Rebalance Lauds Initial Implementation of DOL Fiduciary Rule as a Tremendous ‘Win’ for Retirement Savers
Rebalance cautions against any attempts to water down aspects of the Rule, and encourages investors to protect themselves by asking the right questions
Washington D.C, June 9, 2017 – Rebalance, a leading pro-consumer investment firm that is at the forefront of providing Americans with a fundamentally different and better set of retirement investment options, today shared its support and encouragement following the first phase of DOL Fiduciary Rule implementation, a watershed moment not only for the financial services sector, but more importantly for the millions of American investors whose financial advisors must now serve as fiduciaries, acting solely in their client’s best interest.
Rebalance believes that the DOL Fiduciary Rule as a whole represents a “level playing field” of rules and pro-consumer protections within the personal finance industry, essentially a tool for American consumers. However, the firm emphasizes how equally important it is for investors to ask their investment advisors the hard questions: “how much am I paying all-in?” “do you experience conflicts of interest managing my account?” and “do you have a legal obligation to put my best interests first?” To further support consumer education, Rebalance released the “Dear Advisor” letter to all Americans, empowering individuals with the tool that they need to make better-informed investment decisions.
“The implementation of this rule by the Department of Labor is an important first step in establishing a fiduciary standard,” said Scott Puritz, Managing Director at Rebalance. “The ongoing battle for complete consumer protection will continue surrounding other important aspects of the rule slated for implementation in January 2018.”
Rebalance and Managing Director Scott Puritz have participated in the Save Our Retirement coalition, an organization created to advocate for establishing a fiduciary requirement in a spirited battle with the financial establishment.

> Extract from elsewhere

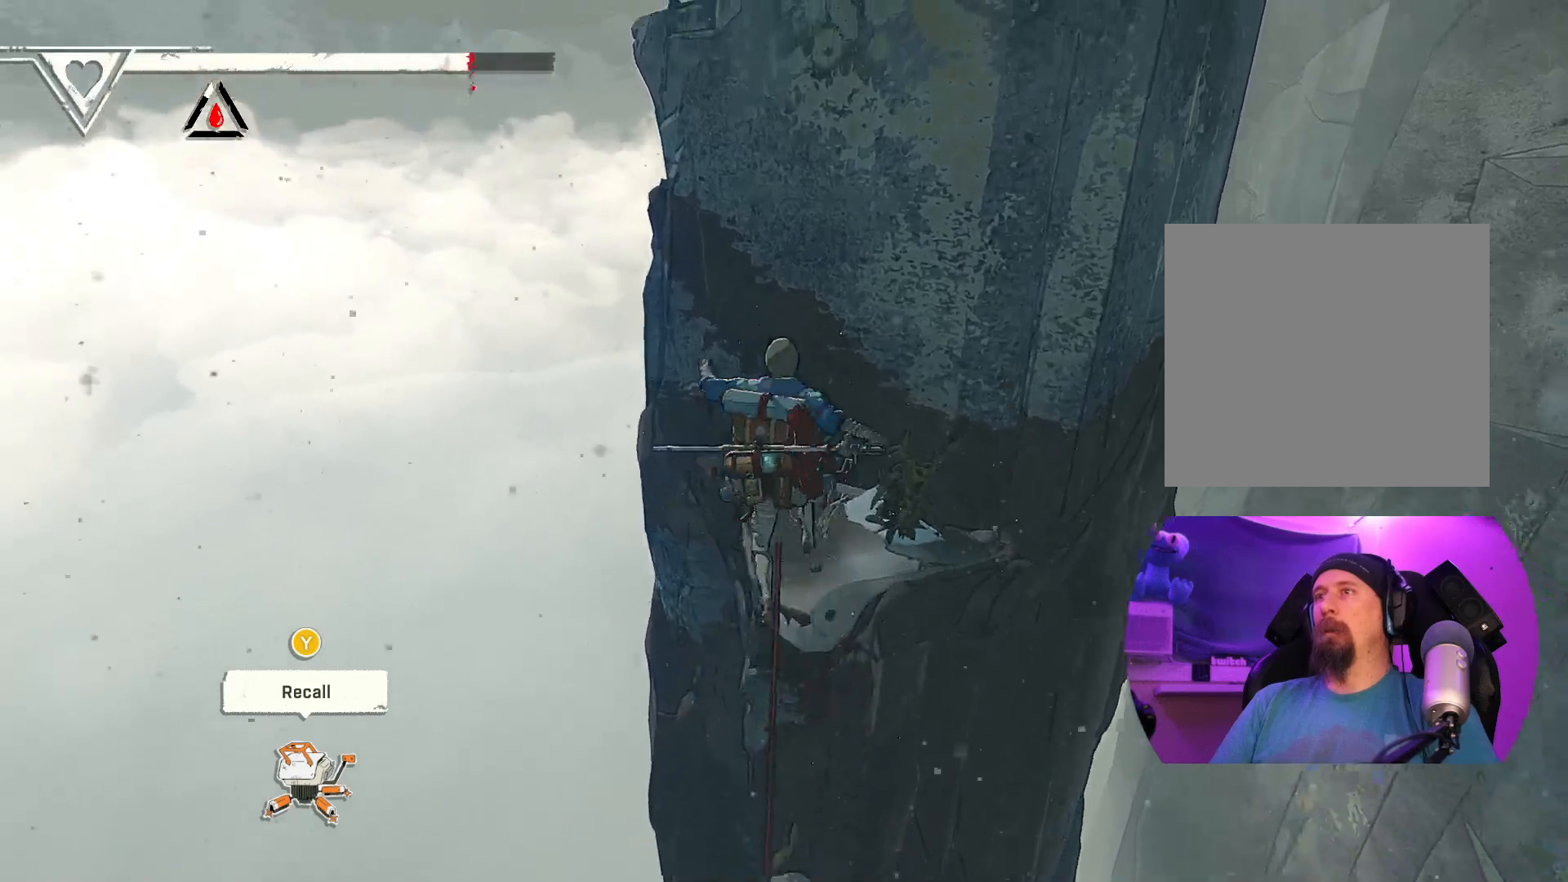
{"buttons": [], "left_stick": "up-right", "right_stick": "center", "events": [[150, "A", "up"], [233, "left_stick", "up-right"], [433, "R2", "up"]]}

Staunchly in support of the rule, Puritz testified before Senate, and in April 2016 Rebalance received recognition from Secretary Perez during his keynote speech announcing the rule’s promulgation.
“While the financial services industry has long opposed the DOL Fiduciary Rule implementation, we believe that it will create an environment where competition and innovation can flourish,” said Puritz. “This will result in free market dynamics leading to the widest array of investment options at the lowest cost for the American consumer.”
Rebalance is one of America’s leading investment firms that is at the forefront of providing consumers with a fundamentally different and better set of retirement investment options: lower costs, “endowment-quality” globally-diversified retirement investment portfolios, and systematic rebalancing. This investment approach is combined with a team of sophisticated and highly credentialed finance professionals who provide advice that is unbiased and focuses on the client’s long-term retirement investment goals.
The Firm’s Investment Committee is anchored by three of the most respected experts in the finance world: Princeton Economics Professor Burton Malkiel, author of the classic investment book, A Random Walk Down Wall Street; Dr. Charles Ellis, the former longtime chairman of the Yale University Endowment; and Jay Vivian, the former Managing Director of IBM’s $100+ billion in retirement investment funds for more than 300,000 employees worldwide.
Rebalance’s innovative, pro-consumer approach to retirement investing has garnered high profile coverage. The Firm, and its leadership, regularly have been featured in The New York Times, The Wall Street Journal, NPR, Fox, PBS, Forbes, USA Today, CNBC, Nightly Business Review, CBS, The Washington Post, The Economist, and a wide range of other national and local media. Managing Directors Scott Puritz and Mitchell Tuchman are acknowledged industry thought leaders, and Mr. Puritz testified before a U.S. Senate Committee evaluating the U.S. Department of Labor’s new fiduciary rule.
Rebalance is headquartered in Palo Alto, CA. and Bethesda, MD., and currently manages more than $460 million of client assets.